Source text —
* * * * *
Deadly Desert
Deadly Desert | |
---|---|
The official map of Oz and surrounding deserts | |
The Oz series location | |
Other name(s) | Shifting Sands, Great Sandy Waste, Impassable Desert |
Created by | L. Frank Baum |
Genre | Children's books |
Type | Magical desert |
The Deadly Desert is the magical desert that completely surrounds the fictional Land of Oz.
Geology
On maps, the eastern quadrant of the desert is called the Deadly Desert, while the other three quadrants of desert are called the Shifting Sands, the Impassable Desert, and the Great Sandy Waste.
The desert was originally described as dangerous as any natural desert but no more. Indeed, in The Marvelous Land of Oz, Mombi tries to escape through it in the form of a griffin and Glinda chases her over the sands. In Ozma of Oz, it has become a magical desert with life-destroying sands and noxious fumes, a feature that remained constant through the rest of the series.[1]
Anyone who sets foot into the sand of any of these deserts turns into sand themselves. The desert is used as a literary device to explain why Oz is essentially cut off from the rest of the world and the rest of Nonestica. However, it has been crossed several times by people from within Oz and from the outside world, with applied ingenuity, with magical assistance, or through unusual natural phenomena.
* * * * *
Dataset —
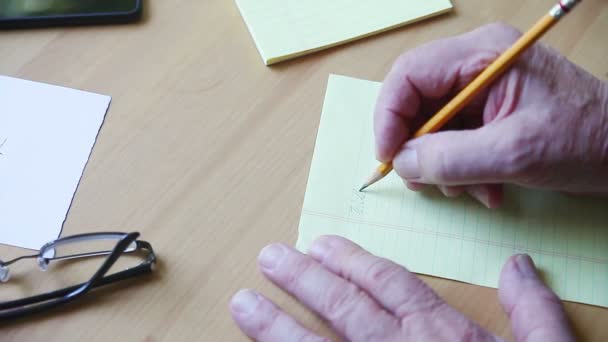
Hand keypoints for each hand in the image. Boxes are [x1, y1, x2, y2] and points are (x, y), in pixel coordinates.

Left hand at [230, 236, 573, 340]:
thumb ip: (531, 310)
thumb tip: (518, 264)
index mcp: (441, 333)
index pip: (385, 282)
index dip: (349, 259)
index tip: (319, 244)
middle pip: (341, 306)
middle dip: (301, 279)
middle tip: (269, 257)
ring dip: (276, 325)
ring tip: (243, 304)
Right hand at [374, 23, 607, 207]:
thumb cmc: (586, 139)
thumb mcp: (515, 152)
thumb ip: (451, 158)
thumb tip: (401, 162)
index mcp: (483, 54)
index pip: (409, 75)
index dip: (389, 117)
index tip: (388, 158)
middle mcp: (477, 63)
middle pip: (416, 101)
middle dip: (418, 147)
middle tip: (426, 182)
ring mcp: (482, 87)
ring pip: (432, 125)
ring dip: (443, 165)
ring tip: (471, 190)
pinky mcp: (489, 111)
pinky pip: (453, 138)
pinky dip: (461, 168)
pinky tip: (488, 188)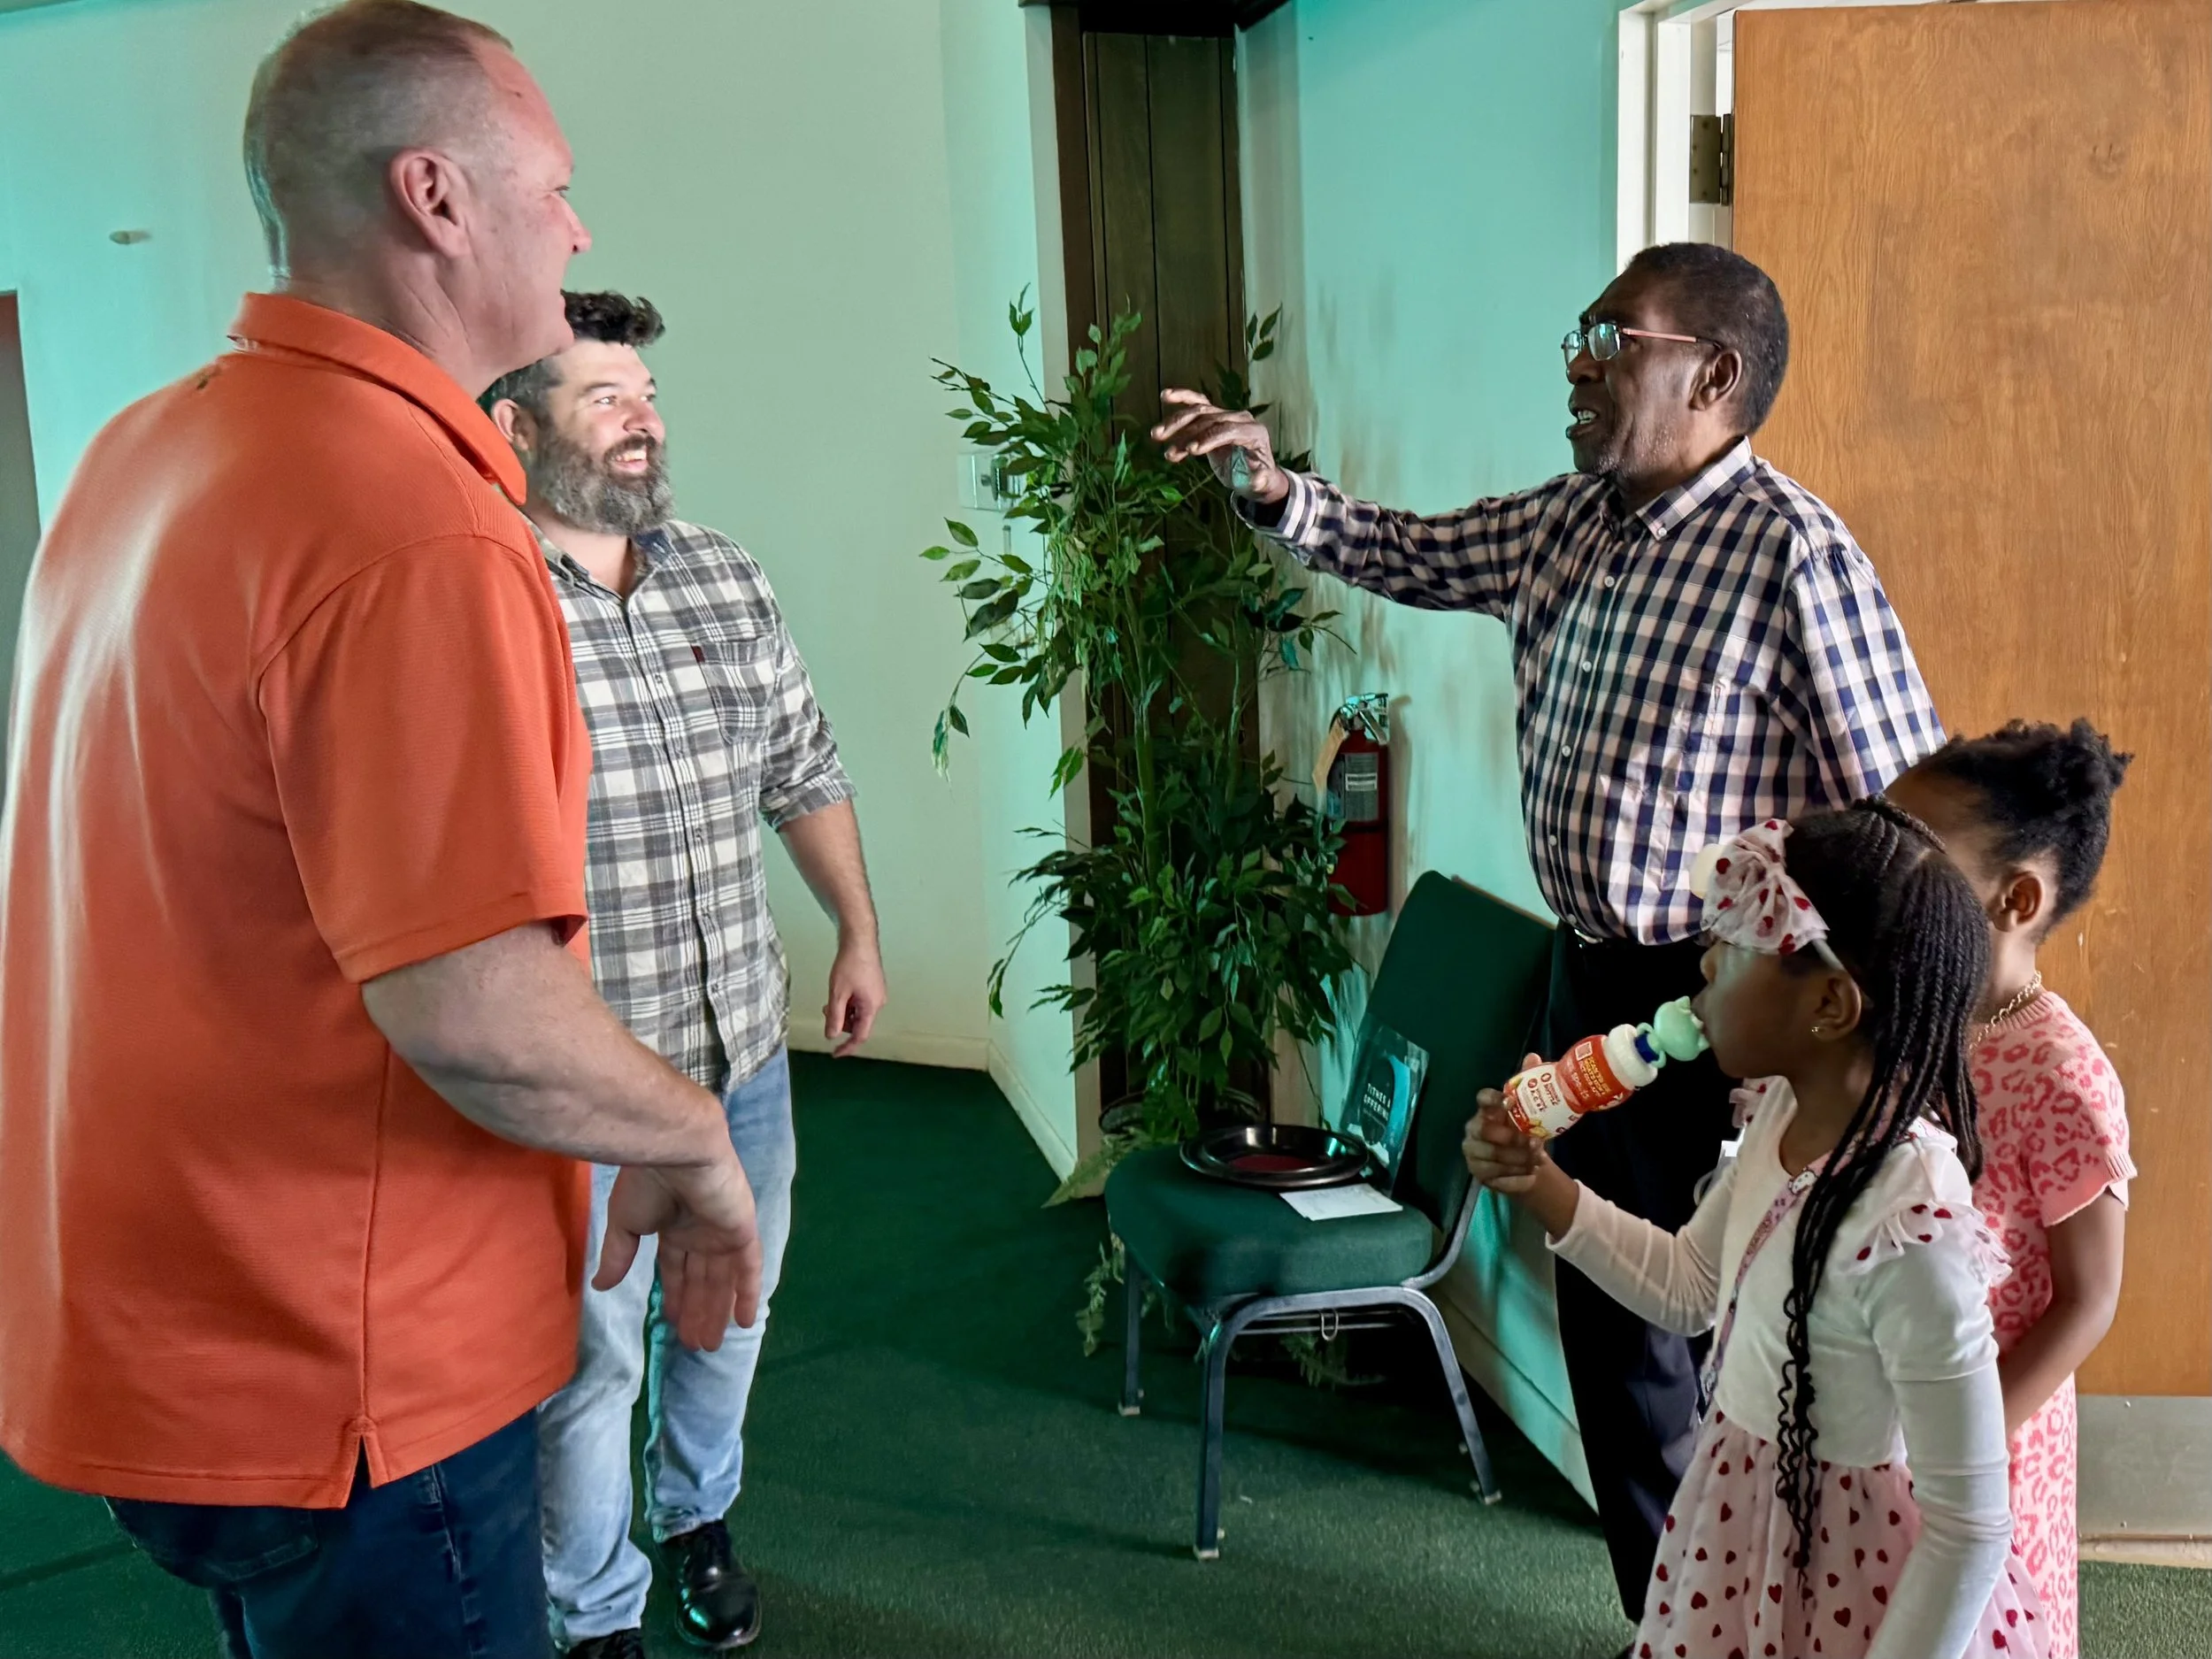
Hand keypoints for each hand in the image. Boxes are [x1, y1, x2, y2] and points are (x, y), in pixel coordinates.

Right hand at [595, 1153, 762, 1348]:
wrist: (675, 1153)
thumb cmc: (646, 1183)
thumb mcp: (624, 1223)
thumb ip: (618, 1256)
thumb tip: (599, 1286)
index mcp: (673, 1225)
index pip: (675, 1268)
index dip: (674, 1295)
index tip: (669, 1322)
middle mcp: (700, 1230)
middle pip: (701, 1279)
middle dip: (696, 1311)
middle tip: (693, 1345)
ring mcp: (723, 1231)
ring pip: (722, 1281)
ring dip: (716, 1312)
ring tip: (709, 1346)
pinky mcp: (742, 1231)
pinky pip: (749, 1269)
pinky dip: (748, 1294)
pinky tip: (744, 1323)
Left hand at [824, 935, 886, 1054]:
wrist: (860, 939)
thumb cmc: (850, 964)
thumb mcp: (837, 993)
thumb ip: (835, 1017)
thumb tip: (832, 1036)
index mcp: (872, 1006)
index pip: (860, 1035)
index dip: (847, 1047)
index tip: (835, 1054)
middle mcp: (878, 1002)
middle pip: (859, 1023)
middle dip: (842, 1021)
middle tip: (827, 1009)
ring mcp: (877, 993)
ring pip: (859, 1012)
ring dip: (844, 1010)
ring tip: (833, 997)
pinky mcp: (874, 985)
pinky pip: (861, 1002)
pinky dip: (849, 1002)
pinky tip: (841, 990)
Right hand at [1151, 388, 1289, 502]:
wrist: (1255, 472)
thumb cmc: (1259, 478)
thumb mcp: (1262, 483)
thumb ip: (1259, 479)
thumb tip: (1257, 479)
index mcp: (1254, 432)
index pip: (1228, 430)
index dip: (1209, 438)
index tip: (1191, 451)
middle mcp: (1240, 419)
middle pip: (1210, 418)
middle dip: (1187, 432)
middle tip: (1169, 448)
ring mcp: (1226, 415)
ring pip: (1198, 412)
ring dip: (1176, 423)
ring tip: (1156, 436)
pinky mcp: (1214, 417)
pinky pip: (1198, 402)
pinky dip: (1182, 398)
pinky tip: (1164, 396)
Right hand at [1462, 1094, 1549, 1195]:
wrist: (1521, 1166)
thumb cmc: (1523, 1139)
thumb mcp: (1529, 1128)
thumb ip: (1531, 1121)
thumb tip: (1543, 1119)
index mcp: (1487, 1111)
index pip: (1483, 1098)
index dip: (1494, 1099)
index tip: (1510, 1102)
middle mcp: (1474, 1128)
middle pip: (1484, 1129)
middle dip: (1511, 1137)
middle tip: (1533, 1143)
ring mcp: (1472, 1150)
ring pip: (1493, 1153)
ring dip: (1520, 1158)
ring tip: (1538, 1161)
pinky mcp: (1477, 1170)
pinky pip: (1496, 1172)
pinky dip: (1517, 1173)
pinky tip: (1530, 1173)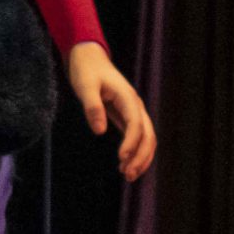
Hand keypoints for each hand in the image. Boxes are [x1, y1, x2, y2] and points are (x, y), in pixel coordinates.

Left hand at [66, 42, 155, 181]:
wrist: (89, 58)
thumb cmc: (86, 71)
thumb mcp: (85, 86)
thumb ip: (92, 107)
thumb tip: (99, 131)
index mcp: (127, 97)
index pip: (136, 124)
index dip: (131, 143)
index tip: (121, 159)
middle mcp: (135, 105)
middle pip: (148, 135)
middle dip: (141, 156)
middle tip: (127, 175)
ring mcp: (134, 111)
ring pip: (147, 138)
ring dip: (141, 157)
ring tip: (128, 175)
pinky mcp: (127, 116)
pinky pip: (138, 137)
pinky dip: (136, 152)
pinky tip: (125, 165)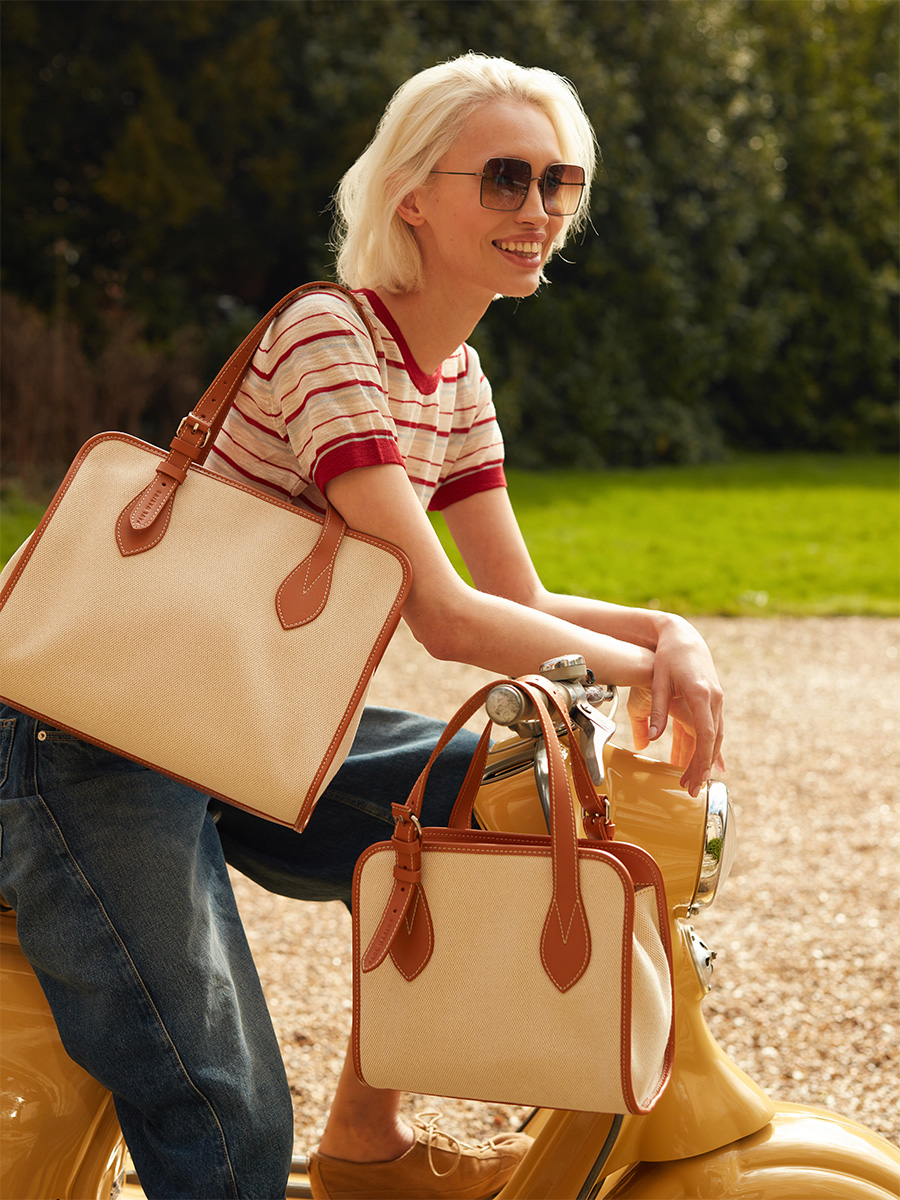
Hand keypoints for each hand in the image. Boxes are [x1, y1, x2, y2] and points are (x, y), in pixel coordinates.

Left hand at [627, 616, 724, 795]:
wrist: (683, 635)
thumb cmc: (668, 656)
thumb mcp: (659, 681)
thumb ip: (657, 711)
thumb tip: (652, 740)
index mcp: (701, 694)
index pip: (705, 735)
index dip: (701, 759)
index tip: (694, 778)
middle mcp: (714, 698)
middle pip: (712, 741)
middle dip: (702, 767)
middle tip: (690, 790)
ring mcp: (716, 699)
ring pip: (715, 737)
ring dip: (705, 759)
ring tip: (692, 780)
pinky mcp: (712, 700)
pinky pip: (712, 728)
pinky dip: (707, 746)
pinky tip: (702, 762)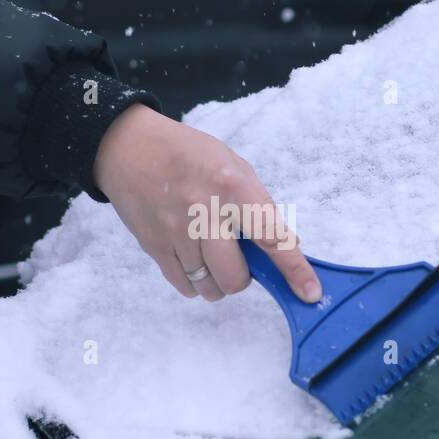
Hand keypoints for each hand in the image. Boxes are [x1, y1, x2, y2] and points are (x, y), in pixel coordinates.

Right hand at [92, 103, 321, 302]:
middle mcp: (204, 211)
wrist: (128, 146)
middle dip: (243, 277)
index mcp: (232, 185)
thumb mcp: (232, 165)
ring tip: (209, 252)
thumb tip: (284, 245)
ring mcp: (175, 231)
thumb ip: (257, 205)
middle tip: (236, 256)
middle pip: (235, 277)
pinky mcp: (153, 245)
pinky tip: (192, 258)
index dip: (294, 269)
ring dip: (217, 280)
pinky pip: (184, 285)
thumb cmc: (187, 154)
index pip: (271, 236)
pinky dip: (195, 281)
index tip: (309, 292)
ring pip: (209, 286)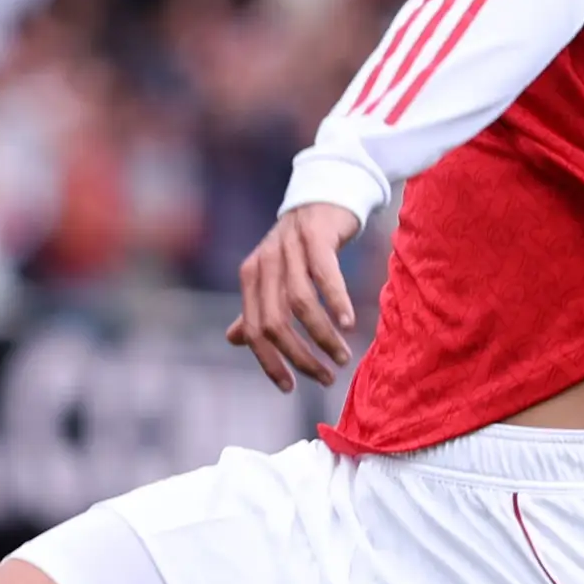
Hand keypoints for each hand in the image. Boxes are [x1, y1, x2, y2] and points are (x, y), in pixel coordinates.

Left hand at [226, 203, 362, 392]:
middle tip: (325, 378)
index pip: (253, 331)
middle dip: (299, 357)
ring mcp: (288, 248)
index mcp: (251, 278)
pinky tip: (349, 325)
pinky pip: (323, 275)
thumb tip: (234, 340)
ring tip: (342, 357)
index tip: (291, 388)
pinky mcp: (315, 235)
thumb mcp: (274, 276)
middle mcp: (264, 264)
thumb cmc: (301, 245)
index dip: (270, 363)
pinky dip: (336, 302)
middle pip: (273, 323)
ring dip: (322, 336)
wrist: (324, 195)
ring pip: (299, 304)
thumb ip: (256, 307)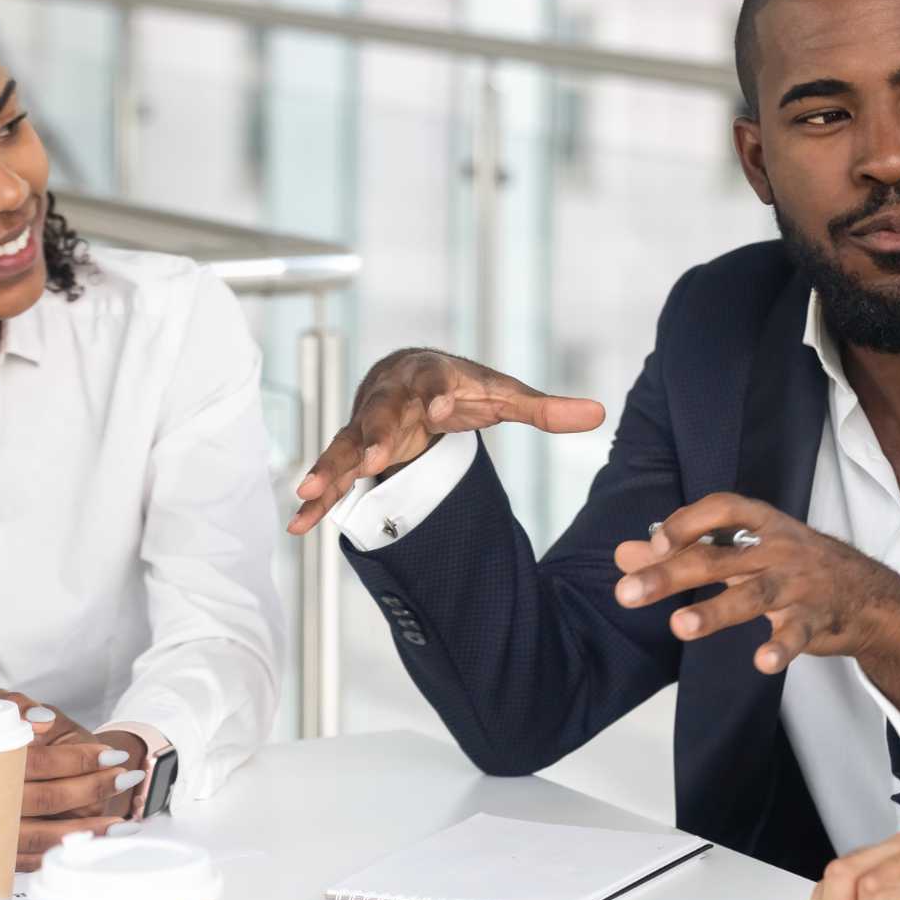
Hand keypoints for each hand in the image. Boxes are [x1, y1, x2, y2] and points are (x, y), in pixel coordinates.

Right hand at [0, 691, 147, 871]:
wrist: (22, 771)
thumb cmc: (31, 741)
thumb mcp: (22, 714)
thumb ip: (20, 706)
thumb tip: (39, 720)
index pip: (34, 762)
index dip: (74, 759)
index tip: (111, 755)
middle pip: (42, 798)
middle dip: (90, 790)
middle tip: (126, 778)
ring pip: (38, 836)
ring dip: (85, 829)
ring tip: (123, 821)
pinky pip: (34, 859)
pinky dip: (69, 851)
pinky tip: (102, 844)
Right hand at [287, 347, 604, 534]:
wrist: (409, 375)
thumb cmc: (460, 386)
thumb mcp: (502, 394)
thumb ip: (544, 408)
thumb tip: (600, 413)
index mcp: (431, 377)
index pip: (436, 384)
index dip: (437, 395)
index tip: (439, 410)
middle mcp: (392, 398)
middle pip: (381, 414)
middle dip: (376, 434)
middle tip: (375, 456)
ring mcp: (367, 426)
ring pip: (346, 445)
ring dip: (330, 467)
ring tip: (311, 491)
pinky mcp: (354, 452)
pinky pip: (333, 476)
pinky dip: (317, 500)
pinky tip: (299, 524)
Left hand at [612, 493, 899, 712]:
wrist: (869, 595)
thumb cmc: (793, 566)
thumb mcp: (743, 550)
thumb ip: (683, 552)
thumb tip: (623, 555)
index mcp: (762, 525)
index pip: (721, 510)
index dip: (685, 523)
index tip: (651, 545)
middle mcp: (779, 549)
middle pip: (719, 557)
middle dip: (671, 574)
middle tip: (626, 593)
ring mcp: (799, 584)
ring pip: (753, 595)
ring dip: (716, 611)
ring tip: (679, 627)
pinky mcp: (817, 620)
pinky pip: (797, 634)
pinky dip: (781, 647)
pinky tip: (762, 662)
* * * * *
What the task asks —
Reproduce the Deadly Desert article from the top of this page word for word, in its entirety.

Response below —
Deadly Desert
Deadly Desert | |
---|---|
The official map of Oz and surrounding deserts | |
The Oz series location | |
Other name(s) | Shifting Sands, Great Sandy Waste, Impassable Desert |
Created by | L. Frank Baum |
Genre | Children's books |
Type | Magical desert |
The Deadly Desert is the magical desert that completely surrounds the fictional Land of Oz.
Geology
On maps, the eastern quadrant of the desert is called the Deadly Desert, while the other three quadrants of desert are called the Shifting Sands, the Impassable Desert, and the Great Sandy Waste.
The desert was originally described as dangerous as any natural desert but no more. Indeed, in The Marvelous Land of Oz, Mombi tries to escape through it in the form of a griffin and Glinda chases her over the sands. In Ozma of Oz, it has become a magical desert with life-destroying sands and noxious fumes, a feature that remained constant through the rest of the series.[1]
Anyone who sets foot into the sand of any of these deserts turns into sand themselves. The desert is used as a literary device to explain why Oz is essentially cut off from the rest of the world and the rest of Nonestica. However, it has been crossed several times by people from within Oz and from the outside world, with applied ingenuity, with magical assistance, or through unusual natural phenomena.